The result should be the listing below, restated exactly, with its pictures left out.

> _Task material_
=======

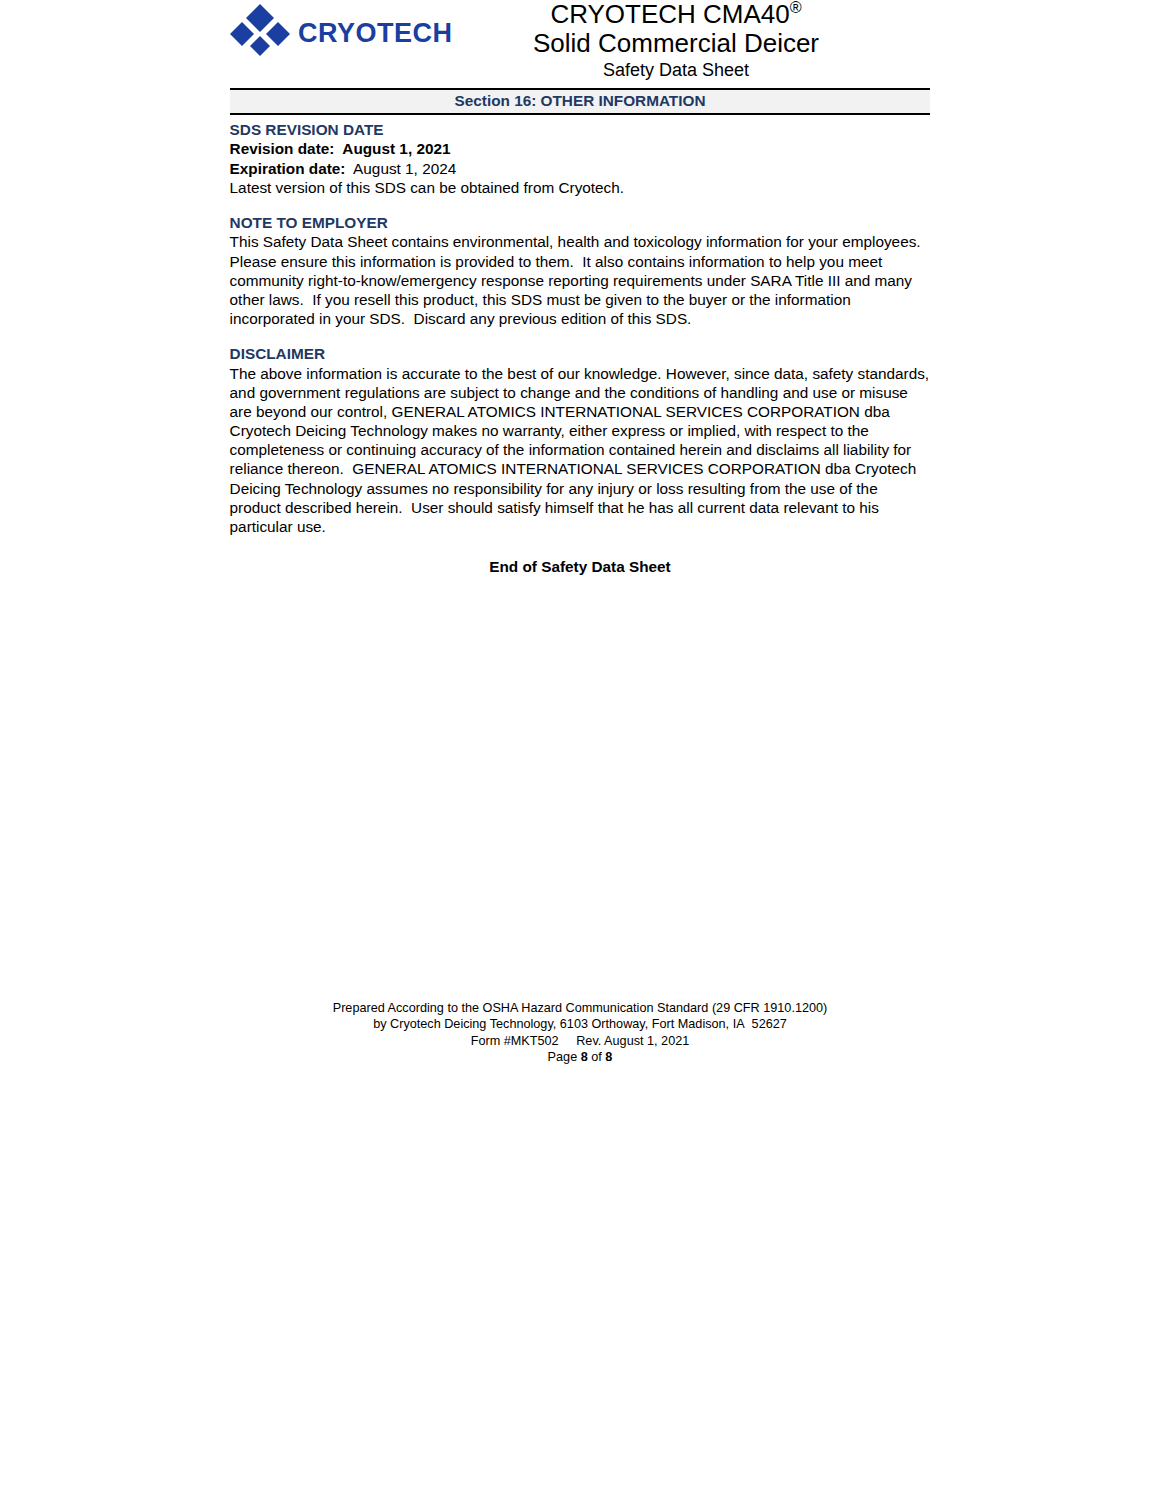CRYOTECH
CRYOTECH CMA40®
Solid Commercial Deicer
Safety Data Sheet
Section 16: OTHER INFORMATION
SDS REVISION DATE
Revision date: August 1, 2021
Expiration date: August 1, 2024
Latest version of this SDS can be obtained from Cryotech.
NOTE TO EMPLOYER
This Safety Data Sheet contains environmental, health and toxicology information for your employees. Please ensure this information is provided to them. It also contains information to help you meet community right-to-know/emergency response reporting requirements under SARA Title III and many other laws. If you resell this product, this SDS must be given to the buyer or the information incorporated in your SDS. Discard any previous edition of this SDS.
DISCLAIMER
The above information is accurate to the best of our knowledge. However, since data, safety standards, and government regulations are subject to change and the conditions of handling and use or misuse are beyond our control, GENERAL ATOMICS INTERNATIONAL SERVICES CORPORATION dba Cryotech Deicing Technology makes no warranty, either express or implied, with respect to the completeness or continuing accuracy of the information contained herein and disclaims all liability for reliance thereon. GENERAL ATOMICS INTERNATIONAL SERVICES CORPORATION dba Cryotech Deicing Technology assumes no responsibility for any injury or loss resulting from the use of the product described herein. User should satisfy himself that he has all current data relevant to his particular use.
End of Safety Data Sheet
Prepared According to the OSHA Hazard Communication Standard (29 CFR 1910.1200)
by Cryotech Deicing Technology, 6103 Orthoway, Fort Madison, IA 52627
Form #MKT502 Rev. August 1, 2021
Page 8 of 8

=======

> _Reply_
CRYOTECH
CRYOTECH CMA40®
Solid Commercial Deicer
Safety Data Sheet
Section 16: OTHER INFORMATION
SDS REVISION DATE
Revision date: August 1, 2021
Expiration date: August 1, 2024
Latest version of this SDS can be obtained from Cryotech.
NOTE TO EMPLOYER
This Safety Data Sheet contains environmental, health and toxicology information for your employees. Please ensure this information is provided to them. It also contains information to help you meet community right-to-know/emergency response reporting requirements under SARA Title III and many other laws. If you resell this product, this SDS must be given to the buyer or the information incorporated in your SDS. Discard any previous edition of this SDS.
DISCLAIMER
The above information is accurate to the best of our knowledge. However, since data, safety standards, and government regulations are subject to change and the conditions of handling and use or misuse are beyond our control, GENERAL ATOMICS INTERNATIONAL SERVICES CORPORATION dba Cryotech Deicing Technology makes no warranty, either express or implied, with respect to the completeness or continuing accuracy of the information contained herein and disclaims all liability for reliance thereon. GENERAL ATOMICS INTERNATIONAL SERVICES CORPORATION dba Cryotech Deicing Technology assumes no responsibility for any injury or loss resulting from the use of the product described herein. User should satisfy himself that he has all current data relevant to his particular use.
End of Safety Data Sheet
Prepared According to the OSHA Hazard Communication Standard (29 CFR 1910.1200)
by Cryotech Deicing Technology, 6103 Orthoway, Fort Madison, IA 52627
Form #MKT502 Rev. August 1, 2021
Page 8 of 8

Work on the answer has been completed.